[Collected data entries]
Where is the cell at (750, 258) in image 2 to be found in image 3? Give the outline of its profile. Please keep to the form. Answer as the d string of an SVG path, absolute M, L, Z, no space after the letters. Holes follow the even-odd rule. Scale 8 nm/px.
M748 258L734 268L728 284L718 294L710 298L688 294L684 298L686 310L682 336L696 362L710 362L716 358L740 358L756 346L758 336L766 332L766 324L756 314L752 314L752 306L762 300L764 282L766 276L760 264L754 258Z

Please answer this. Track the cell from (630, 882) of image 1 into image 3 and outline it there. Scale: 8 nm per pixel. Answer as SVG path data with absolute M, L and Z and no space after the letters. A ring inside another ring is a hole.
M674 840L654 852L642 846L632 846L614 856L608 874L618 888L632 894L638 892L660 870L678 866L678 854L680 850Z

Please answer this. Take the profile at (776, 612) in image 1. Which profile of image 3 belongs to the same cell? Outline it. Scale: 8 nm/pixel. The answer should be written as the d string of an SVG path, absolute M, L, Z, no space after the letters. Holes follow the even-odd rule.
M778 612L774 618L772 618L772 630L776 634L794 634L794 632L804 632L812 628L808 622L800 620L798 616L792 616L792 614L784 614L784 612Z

- [TASK INSTRUCTIONS]: Verbatim reproduction is required for the line holding "Please answer this. Track" and for every line after it in the records, with no other line included.

- [ANSWER SPACE]:
Please answer this. Track the cell from (630, 882) of image 1 into image 3 and outline it there. Scale: 8 nm per pixel. Answer as SVG path data with absolute M, L and Z and no space after the letters. A ring inside another ring is a hole.
M674 840L654 852L642 846L632 846L614 856L608 874L618 888L632 894L638 892L660 870L678 866L678 854L680 850Z

Please answer this. Take the profile at (776, 612) in image 1. Which profile of image 3 belongs to the same cell? Outline it. Scale: 8 nm/pixel. The answer should be written as the d string of an SVG path, absolute M, L, Z, no space after the letters. Holes follow the even-odd rule.
M778 612L774 618L772 618L772 630L776 634L794 634L794 632L804 632L812 628L808 622L800 620L798 616L792 616L792 614L784 614L784 612Z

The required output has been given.